- [TEKS HALAMAN]:
= = = = =

Mohon tunggu...
Rabiah Adawiyah
Rabiah Adawiyah Mohon Tunggu... profesional -

Pegiat Pemberdayaan Masyarakat Desa

Selanjutnya

Tutup

Humaniora

Percepatan Dana Desa, Langkah Offside Menteri Desa

5 Oktober 2015   14:14 Diperbarui: 11 Oktober 2015   09:54 658
+
Laporkan Konten
Laporkan Akun
Kompasiana adalah platform blog. Konten ini menjadi tanggung jawab bloger dan tidak mewakili pandangan redaksi Kompas.

[caption caption="Sumber: sindonews.com"][/caption]

 

Langkah Marwan Jafar dalam memimpin Kementerian desa, semakin tidak menentu. Bukannya memaksimalkan tupoksi Kementeriannya, namun malah menyerobot wewenang Kementerian lain yang bukan ranahnya. Sejak dilantik pada Oktober 2014 lalu, Marwan mulai memusatkan perhatian seputar dana desa. Seakan ingin menunjukkan bahwa kementriannya saja yang paling berhak bicara soal dana desa. Maklum saja isu Desa memang menjadi rebutan banyak pihak sejak Pilpres 2014.

Suara Marwan semakin nyaring jelang Penyaluran dana desa tahap 1 pada April 2015. Sayang sekali merdu suaranya tidak diimbangi dengan progres penyerapan dana desa yang menggembirakan. Penyaluran dana desa dari pusat ke daerah memang tidak ada masalah, namun dari daerah ke rekening kas desa benar-benar payah. 

Jika sesuai aturan, Bulan ini, Oktober 2015, Penyaluran dana desa ke rekening kas desa harusnya telah memasuki tahap akhir dari sisa dana 20%. Namun ternyata penyaluran dana dari Rekening Kas Umum Daerah ke rekening desa baru mencapai 35%.

Lambatnya penyerapan dana desa benar-benar memicu kepanikan yang luar biasa. Dalam setiap kesempatan, yang dibicarakan Marwan Jafar hanya percepatan, percepatan dan percepatan Penyaluran dana desa. Entah berapa kali sudah, kepala daerah dihimbau dan dikumpulkan dalam rangka percepatan dana desa ini.

= = = = =

- [SOAL YANG DIKERJAKAN]:
**a.** Menurut tulisan tentang dana desa, berapa persen dana yang baru tersalur dari Rekening Kas Umum Daerah ke rekening desa?
**b.** Teruskan tulisan tentang dana desa, mulai setelah kalimat terakhirnya.

Entri data tersimpan:
= = = = =

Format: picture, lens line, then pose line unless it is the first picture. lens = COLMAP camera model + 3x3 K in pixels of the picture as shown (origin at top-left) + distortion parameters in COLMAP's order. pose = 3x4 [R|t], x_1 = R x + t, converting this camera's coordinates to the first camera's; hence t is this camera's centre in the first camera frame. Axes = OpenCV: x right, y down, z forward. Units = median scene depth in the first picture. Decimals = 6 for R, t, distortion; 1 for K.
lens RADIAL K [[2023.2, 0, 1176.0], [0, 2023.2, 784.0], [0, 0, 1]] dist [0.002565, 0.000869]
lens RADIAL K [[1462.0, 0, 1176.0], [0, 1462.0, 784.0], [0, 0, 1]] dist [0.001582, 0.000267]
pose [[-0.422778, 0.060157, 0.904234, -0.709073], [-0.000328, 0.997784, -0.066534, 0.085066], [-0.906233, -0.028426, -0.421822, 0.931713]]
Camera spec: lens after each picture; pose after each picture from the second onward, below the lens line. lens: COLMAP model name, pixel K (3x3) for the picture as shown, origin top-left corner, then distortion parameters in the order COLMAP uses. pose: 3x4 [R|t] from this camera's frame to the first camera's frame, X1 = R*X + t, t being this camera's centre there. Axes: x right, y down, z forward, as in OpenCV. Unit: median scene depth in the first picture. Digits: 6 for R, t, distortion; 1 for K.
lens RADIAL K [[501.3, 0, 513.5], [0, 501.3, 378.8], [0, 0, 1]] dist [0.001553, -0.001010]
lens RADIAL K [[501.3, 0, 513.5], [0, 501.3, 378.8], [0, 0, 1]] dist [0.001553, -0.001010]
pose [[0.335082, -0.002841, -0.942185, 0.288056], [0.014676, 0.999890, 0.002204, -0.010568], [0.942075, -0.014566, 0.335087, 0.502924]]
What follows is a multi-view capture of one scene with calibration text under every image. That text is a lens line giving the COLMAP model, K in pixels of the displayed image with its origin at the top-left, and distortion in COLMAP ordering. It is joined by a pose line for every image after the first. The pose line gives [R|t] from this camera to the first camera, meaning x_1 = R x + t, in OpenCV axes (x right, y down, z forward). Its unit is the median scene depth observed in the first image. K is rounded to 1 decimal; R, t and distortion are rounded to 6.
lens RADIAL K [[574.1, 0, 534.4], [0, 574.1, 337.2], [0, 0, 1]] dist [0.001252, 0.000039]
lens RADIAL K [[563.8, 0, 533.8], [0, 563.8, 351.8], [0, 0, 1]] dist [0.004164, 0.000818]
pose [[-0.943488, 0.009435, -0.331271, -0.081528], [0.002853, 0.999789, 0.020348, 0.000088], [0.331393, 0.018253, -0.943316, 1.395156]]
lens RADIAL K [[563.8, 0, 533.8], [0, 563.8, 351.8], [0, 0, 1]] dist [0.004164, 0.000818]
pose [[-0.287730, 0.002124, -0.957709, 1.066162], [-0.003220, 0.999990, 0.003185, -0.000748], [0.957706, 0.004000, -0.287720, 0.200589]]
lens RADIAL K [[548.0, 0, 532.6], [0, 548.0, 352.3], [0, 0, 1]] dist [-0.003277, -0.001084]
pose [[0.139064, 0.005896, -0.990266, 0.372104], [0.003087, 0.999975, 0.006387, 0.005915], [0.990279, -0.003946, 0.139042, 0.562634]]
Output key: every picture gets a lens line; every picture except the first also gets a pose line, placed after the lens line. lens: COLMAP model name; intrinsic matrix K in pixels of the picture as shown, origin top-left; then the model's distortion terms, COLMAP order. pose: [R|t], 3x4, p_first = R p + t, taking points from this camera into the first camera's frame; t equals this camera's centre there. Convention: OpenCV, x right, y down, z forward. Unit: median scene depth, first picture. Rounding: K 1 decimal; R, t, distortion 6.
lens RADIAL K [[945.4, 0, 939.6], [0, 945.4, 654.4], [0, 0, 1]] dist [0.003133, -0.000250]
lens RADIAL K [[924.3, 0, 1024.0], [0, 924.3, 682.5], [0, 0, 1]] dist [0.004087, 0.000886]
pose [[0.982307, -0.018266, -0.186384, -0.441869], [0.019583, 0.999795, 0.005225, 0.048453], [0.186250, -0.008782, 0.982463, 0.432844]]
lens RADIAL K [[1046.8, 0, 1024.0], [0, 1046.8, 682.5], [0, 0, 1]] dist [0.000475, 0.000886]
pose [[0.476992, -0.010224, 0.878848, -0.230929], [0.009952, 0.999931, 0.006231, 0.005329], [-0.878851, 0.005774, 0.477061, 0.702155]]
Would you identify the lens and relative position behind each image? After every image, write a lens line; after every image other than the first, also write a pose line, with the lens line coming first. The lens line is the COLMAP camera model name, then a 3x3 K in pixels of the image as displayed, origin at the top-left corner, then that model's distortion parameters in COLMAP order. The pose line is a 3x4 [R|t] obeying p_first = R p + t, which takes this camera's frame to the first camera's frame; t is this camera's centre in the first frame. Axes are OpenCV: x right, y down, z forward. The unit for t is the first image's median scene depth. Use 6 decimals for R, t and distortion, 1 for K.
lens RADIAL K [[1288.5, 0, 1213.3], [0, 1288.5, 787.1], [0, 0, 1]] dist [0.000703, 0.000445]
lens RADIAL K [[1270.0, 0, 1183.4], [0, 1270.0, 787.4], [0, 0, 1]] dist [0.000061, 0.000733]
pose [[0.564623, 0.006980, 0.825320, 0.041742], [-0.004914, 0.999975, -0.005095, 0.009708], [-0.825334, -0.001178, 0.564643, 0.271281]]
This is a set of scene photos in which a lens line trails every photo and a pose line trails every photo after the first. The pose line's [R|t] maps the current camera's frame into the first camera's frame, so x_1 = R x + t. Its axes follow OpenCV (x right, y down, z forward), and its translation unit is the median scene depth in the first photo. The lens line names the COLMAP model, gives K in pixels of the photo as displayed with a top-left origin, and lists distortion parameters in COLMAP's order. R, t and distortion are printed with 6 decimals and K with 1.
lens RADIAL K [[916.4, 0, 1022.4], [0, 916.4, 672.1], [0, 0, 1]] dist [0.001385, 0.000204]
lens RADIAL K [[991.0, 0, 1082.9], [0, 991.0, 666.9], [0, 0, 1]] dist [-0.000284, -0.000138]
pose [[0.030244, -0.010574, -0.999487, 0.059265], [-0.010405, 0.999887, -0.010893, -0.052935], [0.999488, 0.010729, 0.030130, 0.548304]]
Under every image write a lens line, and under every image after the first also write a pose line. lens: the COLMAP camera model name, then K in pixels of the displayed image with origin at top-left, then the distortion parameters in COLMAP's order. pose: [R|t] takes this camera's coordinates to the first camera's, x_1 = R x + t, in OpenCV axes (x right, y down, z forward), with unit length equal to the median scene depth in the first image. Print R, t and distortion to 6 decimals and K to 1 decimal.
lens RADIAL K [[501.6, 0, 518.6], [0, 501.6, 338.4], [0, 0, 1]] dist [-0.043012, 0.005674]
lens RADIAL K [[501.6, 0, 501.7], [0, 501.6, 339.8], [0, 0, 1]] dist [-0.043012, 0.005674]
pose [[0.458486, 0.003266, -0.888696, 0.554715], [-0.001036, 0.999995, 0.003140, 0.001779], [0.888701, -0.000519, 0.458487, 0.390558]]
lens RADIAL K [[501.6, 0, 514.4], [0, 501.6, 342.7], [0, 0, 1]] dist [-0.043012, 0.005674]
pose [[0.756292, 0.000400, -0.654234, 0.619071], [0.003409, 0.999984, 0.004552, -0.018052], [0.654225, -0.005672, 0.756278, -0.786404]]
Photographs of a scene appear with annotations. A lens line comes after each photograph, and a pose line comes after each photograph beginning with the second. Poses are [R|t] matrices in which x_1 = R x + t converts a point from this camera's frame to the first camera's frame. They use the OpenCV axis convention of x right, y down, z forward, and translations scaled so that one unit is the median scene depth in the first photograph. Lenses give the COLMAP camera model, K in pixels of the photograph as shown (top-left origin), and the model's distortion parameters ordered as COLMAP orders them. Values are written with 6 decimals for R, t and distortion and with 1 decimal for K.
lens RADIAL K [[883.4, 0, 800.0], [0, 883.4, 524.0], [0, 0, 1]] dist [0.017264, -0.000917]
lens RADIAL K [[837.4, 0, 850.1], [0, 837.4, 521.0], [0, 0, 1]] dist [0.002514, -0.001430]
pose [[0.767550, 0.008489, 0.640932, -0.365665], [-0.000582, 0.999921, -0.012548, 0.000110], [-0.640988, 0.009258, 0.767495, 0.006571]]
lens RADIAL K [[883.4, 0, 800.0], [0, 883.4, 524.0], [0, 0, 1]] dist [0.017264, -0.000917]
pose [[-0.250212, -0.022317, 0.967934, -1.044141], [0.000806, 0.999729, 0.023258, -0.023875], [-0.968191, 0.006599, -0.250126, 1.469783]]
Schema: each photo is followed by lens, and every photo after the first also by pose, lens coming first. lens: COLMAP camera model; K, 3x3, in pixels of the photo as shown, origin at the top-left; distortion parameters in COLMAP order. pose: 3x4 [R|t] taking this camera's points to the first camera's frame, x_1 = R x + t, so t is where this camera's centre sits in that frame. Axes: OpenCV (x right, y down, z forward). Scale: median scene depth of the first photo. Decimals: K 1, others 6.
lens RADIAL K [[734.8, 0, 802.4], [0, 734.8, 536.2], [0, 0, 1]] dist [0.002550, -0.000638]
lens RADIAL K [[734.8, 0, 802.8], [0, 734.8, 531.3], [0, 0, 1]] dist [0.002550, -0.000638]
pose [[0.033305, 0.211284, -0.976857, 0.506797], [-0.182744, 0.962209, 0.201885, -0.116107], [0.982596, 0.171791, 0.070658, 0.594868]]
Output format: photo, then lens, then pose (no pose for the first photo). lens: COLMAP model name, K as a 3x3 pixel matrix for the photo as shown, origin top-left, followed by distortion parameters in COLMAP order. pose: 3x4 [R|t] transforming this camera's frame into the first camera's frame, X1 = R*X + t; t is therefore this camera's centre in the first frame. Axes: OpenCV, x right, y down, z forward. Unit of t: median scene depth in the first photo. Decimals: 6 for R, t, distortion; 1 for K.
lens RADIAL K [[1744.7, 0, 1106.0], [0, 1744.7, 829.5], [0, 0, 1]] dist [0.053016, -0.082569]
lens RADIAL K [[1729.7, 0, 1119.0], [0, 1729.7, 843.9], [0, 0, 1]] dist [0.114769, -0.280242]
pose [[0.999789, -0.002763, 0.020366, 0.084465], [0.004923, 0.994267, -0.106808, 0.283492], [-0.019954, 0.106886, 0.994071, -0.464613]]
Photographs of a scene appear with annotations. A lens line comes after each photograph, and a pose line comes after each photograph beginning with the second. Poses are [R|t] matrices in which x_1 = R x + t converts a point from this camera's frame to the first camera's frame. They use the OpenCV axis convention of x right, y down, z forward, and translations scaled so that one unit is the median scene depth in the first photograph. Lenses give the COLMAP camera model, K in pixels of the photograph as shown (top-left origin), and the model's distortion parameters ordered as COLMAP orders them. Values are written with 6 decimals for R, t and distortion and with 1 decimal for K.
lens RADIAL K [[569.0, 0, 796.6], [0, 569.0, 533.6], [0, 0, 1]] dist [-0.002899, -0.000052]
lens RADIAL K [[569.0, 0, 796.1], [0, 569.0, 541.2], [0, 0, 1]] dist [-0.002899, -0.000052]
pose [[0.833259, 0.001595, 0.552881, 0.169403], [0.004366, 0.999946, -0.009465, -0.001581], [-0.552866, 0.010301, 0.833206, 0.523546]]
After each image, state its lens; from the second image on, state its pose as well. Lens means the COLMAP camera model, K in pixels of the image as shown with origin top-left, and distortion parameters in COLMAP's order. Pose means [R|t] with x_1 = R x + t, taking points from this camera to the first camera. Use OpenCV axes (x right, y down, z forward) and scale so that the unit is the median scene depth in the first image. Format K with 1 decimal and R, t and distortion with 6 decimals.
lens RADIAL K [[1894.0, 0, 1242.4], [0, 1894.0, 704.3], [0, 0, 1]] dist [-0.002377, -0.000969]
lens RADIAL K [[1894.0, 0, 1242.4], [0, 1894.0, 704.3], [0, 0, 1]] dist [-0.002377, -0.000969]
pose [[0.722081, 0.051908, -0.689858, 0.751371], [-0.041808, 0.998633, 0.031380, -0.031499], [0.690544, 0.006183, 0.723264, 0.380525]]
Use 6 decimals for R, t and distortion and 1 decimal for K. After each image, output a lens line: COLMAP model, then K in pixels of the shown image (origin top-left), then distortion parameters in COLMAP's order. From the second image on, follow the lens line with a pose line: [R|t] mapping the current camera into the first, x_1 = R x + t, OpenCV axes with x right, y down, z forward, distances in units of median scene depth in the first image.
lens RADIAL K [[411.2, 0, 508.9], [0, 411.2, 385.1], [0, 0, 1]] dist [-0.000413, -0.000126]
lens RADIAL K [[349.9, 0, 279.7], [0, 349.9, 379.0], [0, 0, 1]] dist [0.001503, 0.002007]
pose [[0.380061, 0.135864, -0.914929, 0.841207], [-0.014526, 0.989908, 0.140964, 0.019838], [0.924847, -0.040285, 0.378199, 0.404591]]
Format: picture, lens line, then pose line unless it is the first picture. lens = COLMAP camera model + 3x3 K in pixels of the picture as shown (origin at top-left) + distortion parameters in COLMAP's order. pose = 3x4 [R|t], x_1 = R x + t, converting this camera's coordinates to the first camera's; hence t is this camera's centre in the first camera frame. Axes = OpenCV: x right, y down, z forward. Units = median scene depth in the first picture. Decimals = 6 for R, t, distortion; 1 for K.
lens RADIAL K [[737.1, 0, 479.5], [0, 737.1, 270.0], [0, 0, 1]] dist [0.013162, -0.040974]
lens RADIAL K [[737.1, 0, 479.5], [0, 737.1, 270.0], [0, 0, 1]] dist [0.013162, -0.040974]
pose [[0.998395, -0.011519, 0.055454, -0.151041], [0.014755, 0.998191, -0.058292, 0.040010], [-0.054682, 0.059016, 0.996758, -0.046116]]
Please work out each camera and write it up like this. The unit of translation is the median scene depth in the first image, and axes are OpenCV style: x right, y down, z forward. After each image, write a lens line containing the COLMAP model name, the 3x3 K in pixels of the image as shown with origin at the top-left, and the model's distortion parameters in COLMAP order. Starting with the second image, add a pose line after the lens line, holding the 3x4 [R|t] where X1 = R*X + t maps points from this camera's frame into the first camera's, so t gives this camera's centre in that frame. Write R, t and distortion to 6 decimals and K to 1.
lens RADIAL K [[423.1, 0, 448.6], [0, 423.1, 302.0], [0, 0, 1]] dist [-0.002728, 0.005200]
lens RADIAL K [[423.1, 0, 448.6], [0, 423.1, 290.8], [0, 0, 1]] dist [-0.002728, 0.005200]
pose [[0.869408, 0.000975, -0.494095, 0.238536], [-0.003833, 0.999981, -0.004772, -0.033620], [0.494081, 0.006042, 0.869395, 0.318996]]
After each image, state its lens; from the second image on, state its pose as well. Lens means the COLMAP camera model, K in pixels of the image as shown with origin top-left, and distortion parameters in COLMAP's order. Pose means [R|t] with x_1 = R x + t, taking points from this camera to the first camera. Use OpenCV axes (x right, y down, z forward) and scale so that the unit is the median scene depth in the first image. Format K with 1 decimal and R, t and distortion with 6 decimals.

= = = = =

- [JAWABAN TIAP SOAL]:
**a.** Baru 35%.

**b.**
Namun yang patut kita cermati, apakah Kementerian desa memang membidangi dan bertanggung jawab secara langsung atas transfer dana desa? Sehingga seluruh sumberdaya Kementerian dikonsentrasikan pada dana desa.

Berdasarkan Perpres Nomor 12 tahun 2015, untuk urusan desa, Kementerian yang dipimpin Marwan ini ternyata hanya fokus pada ranah pembangunan desa dan kawasan perdesaan, serta pemberdayaan masyarakakat desa. Tidak ada tupoksi yang terkait langsung dengan dana desa. 

Dana Desa bukanlah Dipa Kementerian Desa, melainkan dana cadangan yang merupakan bagian dari dana perimbangan.  Karena itu Dana Desa otomatis berada di bawah kendali Kementerian Keuangan selaku KPA Dana Desa. Atas wewenang itulah, Kemenkeu menerbitkan PMK 93 tahun 2015 tentang tata cara pengalokasian, penyaluran, penggunaan, pemantauan dan evaluasi dana desa. 

Jika peran kemenkeu terhadap pengelolaan Dana Desa bersifat Top Down, maka Kementerian desa yang membidangi urusan pembangunan dan pemberdayaan desa, bersifat bottom up.  Percepatan Penyaluran dana desa hanya dapat dilakukan manakala dana yang telah masuk dalam rekening kas desa juga dilakukan percepatan penggunaan dana desa. Inilah ranah Kementerian desa.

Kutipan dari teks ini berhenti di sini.